El hecho de encontrarse Estados Unidos sin salida visible a corto plazo en Iraq y con compromisos inaplazables en Afganistán, reduce sus posibilidades de desatar un conflicto similar en cualquier otra parte. Ello no excluye acciones rápidas, principalmente con el empleo de medios aéreos y navales, como ya se ha dejado entrever en el caso de la tensión creada sobre Irán. Pero en términos globales, la guerra en Iraq difiere otros planes estadounidenses.

Todo parece indicar que Estados Unidos llegó a Bagdad para quedarse. Las bases militares que allí están desplegadas y en continuo desarrollo no pueden interpretarse como medidas temporales. Uno de los objetivos de la guerra iniciada en el 2003, fue mejorar el despliegue estratégico norteamericano en función de los recursos naturales, principalmente el petróleo y ello es poco probable que se abandone.

Por otra parte, el precario Estado iraquí se sostiene, como es sabido, por las tropas de ocupación. Las serias contradicciones internas en Iraq, que han obstaculizado formar gobierno no tienen solución en el corto plazo, a lo que se agrega la imposibilidad para Estados Unidos, sus aliados y las tropas nacionales de liquidar la resistencia armada. La propia resistencia popular enfrenta las acciones genocidas de los ocupantes que lleva al país a una suerte de conflicto armado, feroz, letal, creciente pero, sin posibilidades de victoria real en el corto plazo para ninguno de los contendientes.

Todos esos factores y otros más, conducen a pensar que la guerra contra Iraq refleja una tendencia de continuidad en el futuro inmediato.
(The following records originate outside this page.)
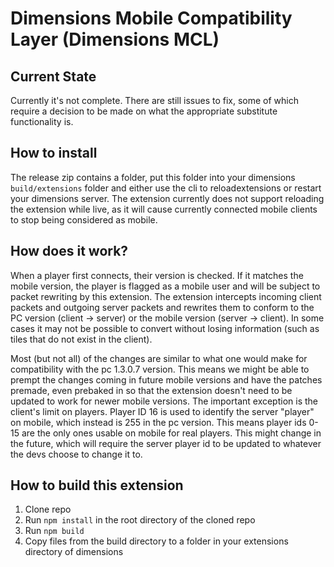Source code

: # Dimensions Mobile Compatibility Layer (Dimensions MCL)
## Current State
Currently it's not complete. There are still issues to fix, some of which require a decision to be made on what the appropriate substitute functionality is.

## How to install
The release zip contains a folder, put this folder into your dimensions ``build/extensions`` folder and either use the cli to reloadextensions or restart your dimensions server. The extension currently does not support reloading the extension while live, as it will cause currently connected mobile clients to stop being considered as mobile.

## How does it work?
When a player first connects, their version is checked. If it matches the mobile version, the player is flagged as a mobile user and will be subject to packet rewriting by this extension. The extension intercepts incoming client packets and outgoing server packets and rewrites them to conform to the PC version (client -> server) or the mobile version (server -> client). In some cases it may not be possible to convert without losing information (such as tiles that do not exist in the client).

Most (but not all) of the changes are similar to what one would make for compatibility with the pc 1.3.0.7 version. This means we might be able to prempt the changes coming in future mobile versions and have the patches premade, even prebaked in so that the extension doesn't need to be updated to work for newer mobile versions. The important exception is the client's limit on players. Player ID 16 is used to identify the server "player" on mobile, which instead is 255 in the pc version. This means player ids 0-15 are the only ones usable on mobile for real players. This might change in the future, which will require the server player id to be updated to whatever the devs choose to change it to.

## How to build this extension
1. Clone repo
2. Run ``npm install`` in the root directory of the cloned repo
3. Run ``npm build``
4. Copy files from the build directory to a folder in your extensions directory of dimensions
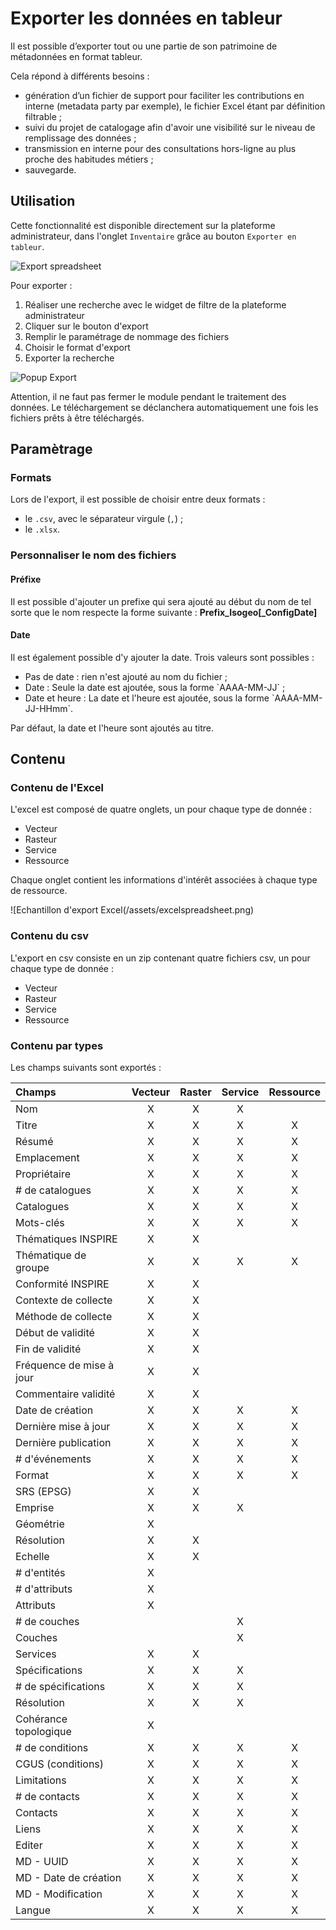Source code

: # Exporter les données en tableur

Il est possible d’exporter tout ou une partie de son patrimoine de métadonnées en format tableur. 

Cela répond à différents besoins : 

* génération d’un fichier de support pour faciliter les contributions en interne (metadata party par exemple), le fichier Excel étant par définition filtrable ;
* suivi du projet de catalogage afin d'avoir une visibilité sur le niveau de remplissage des données ;
* transmission en interne pour des consultations hors-ligne au plus proche des habitudes métiers ;
* sauvegarde. 

## Utilisation

Cette fonctionnalité est disponible directement sur la plateforme administrateur, dans l'onglet `Inventaire` grâce au bouton `Exporter en tableur`. 

![Export spreadsheet](/assets/exportFullPage.png)

Pour exporter : 

1. Réaliser une recherche avec le widget de filtre de la plateforme administrateur
2. Cliquer sur le bouton d'export
3. Remplir le paramétrage de nommage des fichiers
4. Choisir le format d'export
5. Exporter la recherche

![Popup Export](/assets/exportModal.png)


Attention, il ne faut pas fermer le module pendant le traitement des données. Le téléchargement se déclanchera automatiquement une fois les fichiers prêts à être téléchargés. 


## Paramètrage

### Formats

Lors de l'export, il est possible de choisir entre deux formats : 

* le `.csv`, avec le séparateur virgule (`,`) ;
* le `.xlsx`.

### Personnaliser le nom des fichiers

#### Préfixe

Il est possible d'ajouter un prefixe qui sera ajouté au début du nom de tel sorte que le nom respecte la forme suivante : **Prefix_Isogeo[_ConfigDate]**

#### Date

Il est également possible d'y ajouter la date. Trois valeurs sont possibles : 

- Pas de date : rien n'est ajouté au nom du fichier ;
- Date : Seule la date est ajoutée, sous la forme \`AAAA-MM-JJ\` ;
- Date et heure : La date et l'heure est ajoutée, sous la forme \`AAAA-MM-JJ-HHmm\`.

Par défaut, la date et l'heure sont ajoutés au titre. 

## Contenu

### Contenu de l'Excel

L'excel est composé de quatre onglets, un pour chaque type de donnée : 

* Vecteur
* Rasteur
* Service
* Ressource

Chaque onglet contient les informations d'intérêt associées à chaque type de ressource. 

![Echantillon d'export Excel(/assets/excelspreadsheet.png)

### Contenu du csv

L'export en csv consiste en un zip contenant quatre fichiers csv, un pour chaque type de donnée : 

* Vecteur
* Rasteur
* Service
* Ressource

### Contenu par types

Les champs suivants sont exportés : 

| Champs       | Vecteur      | Raster | Service | Ressource |
| :------------- | :---------: |:---------:|:---------:|:---------:|
| Nom | X | X | X | |
| Titre | X | X | X | X |
| Résumé | X | X | X |X |
| Emplacement | X | X | X | X |
| Propriétaire | X | X | X | X |
| # de catalogues | X | X | X | X |
| Catalogues | X | X | X | X |
| Mots-clés | X | X | X | X |
| Thématiques INSPIRE | X | X |  | |
| Thématique de groupe | X | X | X | X |
| Conformité INSPIRE | X | X |  | |
| Contexte de collecte | X | X |  | |
| Méthode de collecte | X | X |  | |
| Début de validité | X | X |  | |
| Fin de validité | X | X |  |  |
| Fréquence de mise à jour | X | X |  |  |
| Commentaire validité | X | X |  |  |
| Date de création | X | X | X | X |
| Dernière mise à jour | X | X | X | X |
| Dernière publication | X | X | X | X |
| # d'événements | X | X | X | X |
| Format | X | X | X | X |
| SRS (EPSG) | X | X |  |  |
| Emprise | X | X | X |  |
| Géométrie | X |  |  |  |
| Résolution | X | X |  |  |
| Echelle | X | X |  |  |
| # d'entités | X |  |  |  |
| # d'attributs | X |  |  |  |
| Attributs | X |  |  |  |
| # de couches |  |  | X |  |
| Couches |  |  | X |  |
| Services | X | X |  |  |
| Spécifications | X | X | X |  |
| # de spécifications | X | X | X |  |
| Résolution | X | X | X |  |
| Cohérance topologique | X |  |  |  |
| # de conditions | X | X | X | X |
| CGUS (conditions) | X | X | X | X |
| Limitations | X | X | X | X |
| # de contacts | X | X | X | X |
| Contacts | X | X | X | X |
| Liens | X | X | X | X |
| Editer | X | X | X | X |
| MD - UUID | X | X | X | X |
| MD - Date de création | X | X | X | X |
| MD - Modification | X | X | X | X |
| Langue | X | X | X | X |



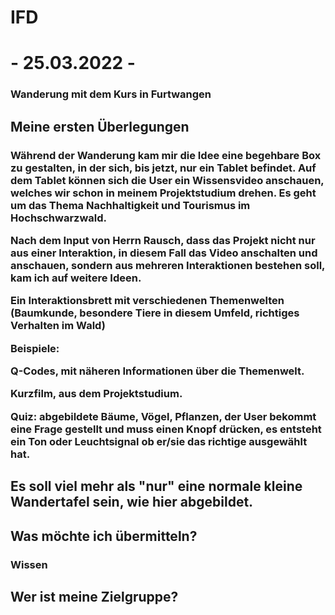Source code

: # IFD


<h1> - 25.03.2022 - </h1>
<h3> Wanderung mit dem Kurs in Furtwangen </h3>

<h2> Meine ersten Überlegungen </h2>
<h3> Während der Wanderung kam mir die Idee eine begehbare Box zu gestalten, in der sich, bis jetzt, nur ein Tablet befindet. 
Auf dem Tablet können sich die User ein Wissensvideo anschauen, welches wir schon in meinem Projektstudium drehen. 
Es geht um das Thema Nachhaltigkeit und Tourismus im Hochschwarzwald.
<p>
Nach dem Input von Herrn Rausch, dass das Projekt nicht nur aus einer Interaktion, in diesem Fall das Video anschalten und anschauen, sondern aus mehreren Interaktionen bestehen soll, kam ich auf weitere Ideen.
<p>
<p>
Ein Interaktionsbrett mit verschiedenen Themenwelten (Baumkunde, besondere Tiere in diesem Umfeld, richtiges Verhalten im Wald)<p>
Beispiele: <p>
Q-Codes, mit näheren Informationen über die Themenwelt.<p>
Kurzfilm, aus dem Projektstudium. <p>
Quiz: abgebildete Bäume, Vögel, Pflanzen, der User bekommt eine Frage gestellt und muss einen Knopf drücken, es entsteht ein Ton oder Leuchtsignal ob er/sie das richtige ausgewählt hat. <p>
</h3>

<h2>Es soll viel mehr als "nur" eine normale kleine Wandertafel sein, wie hier abgebildet.</h2>
    
<h2>Was möchte ich übermitteln? </h2>
    <h3> Wissen

<h2>Wer ist meine Zielgruppe? </h2>
    <h3> 
 
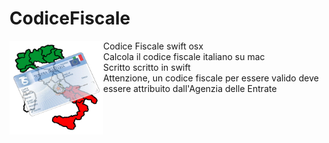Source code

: CodiceFiscale
=============
<img height="150px" weight="150px" align="left" src="https://raw.githubusercontent.com/andreaponza/CodiceFiscale/master/italia.png" />
Codice Fiscale swift osx<br>
Calcola il codice fiscale italiano su mac<br>
Scritto scritto in swift<br>
Attenzione, un codice fiscale per essere valido deve essere attribuito dall'Agenzia delle Entrate</br>
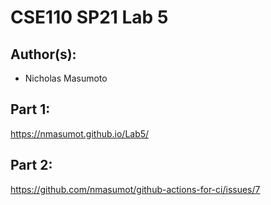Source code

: # CSE110 SP21 Lab 5

## Author(s):
- Nicholas Masumoto

## Part 1:

https://nmasumot.github.io/Lab5/

## Part 2:

https://github.com/nmasumot/github-actions-for-ci/issues/7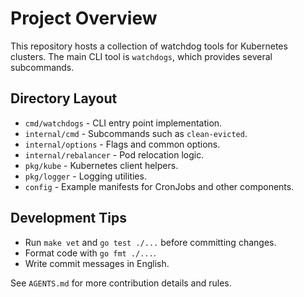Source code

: # Project Overview

This repository hosts a collection of watchdog tools for Kubernetes clusters. The main CLI tool is `watchdogs`, which provides several subcommands.

## Directory Layout

- `cmd/watchdogs` - CLI entry point implementation.
- `internal/cmd` - Subcommands such as `clean-evicted`.
- `internal/options` - Flags and common options.
- `internal/rebalancer` - Pod relocation logic.
- `pkg/kube` - Kubernetes client helpers.
- `pkg/logger` - Logging utilities.
- `config` - Example manifests for CronJobs and other components.

## Development Tips

- Run `make vet` and `go test ./...` before committing changes.
- Format code with `go fmt ./...`.
- Write commit messages in English.

See `AGENTS.md` for more contribution details and rules.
Las tropas de Estados Unidos y la coalición no pueden salir de Iraq, pero a su vez no tienen posibilidades de victoria. Entretanto, y resulta lo más desgarrador del problema, los iraquíes siguen siendo exterminados, continúan cayendo los soldados norteamericanos por la aberración imperial y también la administración de George W. Bush, pese a las severas críticas de numerosos antiguos altos oficiales estadounidenses, sigue utilizando el conflicto para legitimar el pensamiento y la acción neoconservadora, hegemonista y fascista que se encuentra en las cimientes del poder en los Estados Unidos.